INSERT INTO users (name, email, phone_number, government_id, age, bio) 
    VALUES('alice', 'alice@wonderland.com', '1234567890', 'ABC123', 12, 'I am alice');
INSERT INTO users (name, email, phone_number, government_id, age, bio)
    VALUES('bob', 'bob@wonderland.com', '1234567891', 'DEF456', 13, 'I am bob');
INSERT INTO users (name, email, phone_number, government_id, age, bio)
    VALUES('alice', 'new_alice@wonderland.com', '1234567890', 'ABC123', 12, 'I am alice');
SELECT * FROM users;

That works! We have 1234567890 as the phone_number and ABC123 as the government_id which is same, but email is different.

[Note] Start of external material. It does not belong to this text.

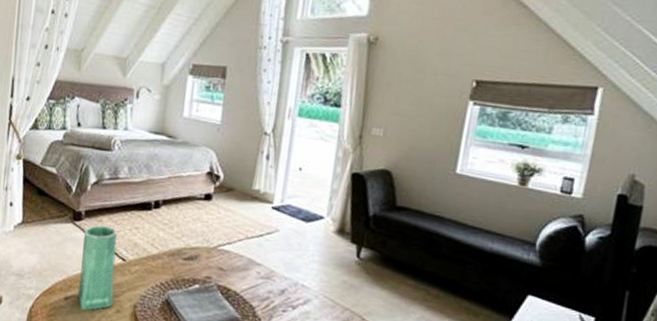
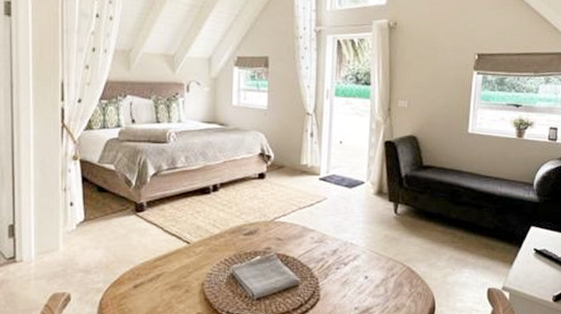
vase: present [77,225,117,311] -> none [146,213,182,295]

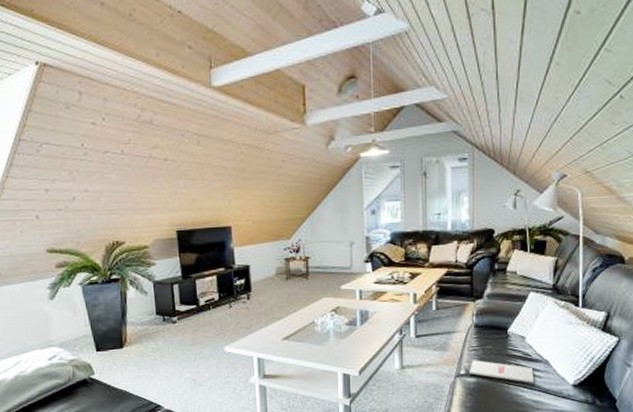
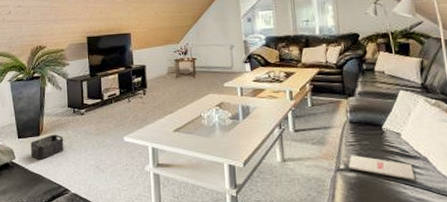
storage bin: none [112,346,154,375] -> present [31,134,64,160]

So, the combination of email, phone_number and government_id is unique.

sqlite> SELECT * FROM users;
+-------+--------------------------+--------------+---------------+-----+------------+
| name  |          email           | phone_number | government_id | age |    bio     |
+-------+--------------------------+--------------+---------------+-----+------------+
| alice | alice@wonderland.com     | 1234567890   | ABC123        | 12  | I am alice |
| bob   | bob@wonderland.com       | 1234567891   | DEF456        | 13  | I am bob   |
| alice | new_alice@wonderland.com | 1234567890   | ABC123        | 12  | I am alice |
+-------+--------------------------+--------------+---------------+-----+------------+
sqlite> INSERT INTO users (name, email, phone_number, government_id, age, bio)
    VALUES('bob', 'new_alice@wonderland.com', '0987654321', 'ABC123', 12, 'I am alice');
sqlite> SELECT * FROM users;
+-------+--------------------------+--------------+---------------+-----+------------+
| name  |          email           | phone_number | government_id | age |    bio     |
+-------+--------------------------+--------------+---------------+-----+------------+
| alice | alice@wonderland.com     | 1234567890   | ABC123        | 12  | I am alice |
| bob   | bob@wonderland.com       | 1234567891   | DEF456        | 13  | I am bob   |
| alice | new_alice@wonderland.com | 1234567890   | ABC123        | 12  | I am alice |
| bob   | new_alice@wonderland.com | 0987654321   | ABC123        | 12  | I am alice |
+-------+--------------------------+--------------+---------------+-----+------------+
sqlite>
INSERT INTO users (name, email, phone_number, government_id, age, bio)
    VALUES('alice', 'new_alice@wonderland.com', '1234567890', 'ABC123', 12, 'I am alice');
sqlite> INSERT INTO users (name, email, phone_number, government_id, age, bio)
    VALUES('bob', 'new_alice@wonderland.com', '0987654321', 'ABC123', 12, 'I am alice');
Runtime error: UNIQUE constraint failed: users.email, users.phone_number, users.government_id (19)
sqlite>

Now this will fail, as the email, phone_number, government_id combination is already unique.

Primary key vs Unique Constraint

Both of these do the same thing, but UNIQUE can be added to multiple columns however, the PRIMARY KEY should only be one, but it can contain multiple columns. In other words, UNIQUE constraint is column-level, however each table can only have one PRIMARY KEY that will be used to indentify the uniqueness among the rows.

PRIMARY KEY = UNIQUE + NOT NULL

Primary key is also a shorthand for UNIQUE and NOT NULL, if you add a PRIMARY KEY to a column or combination of columns for a table, you needn't specify UNIQUE and NOT NULL, it already does that for you.

So, that is the general difference of UNIQUE and PRIMARY KEY, we'll explore the PRIMARY KEY in later posts.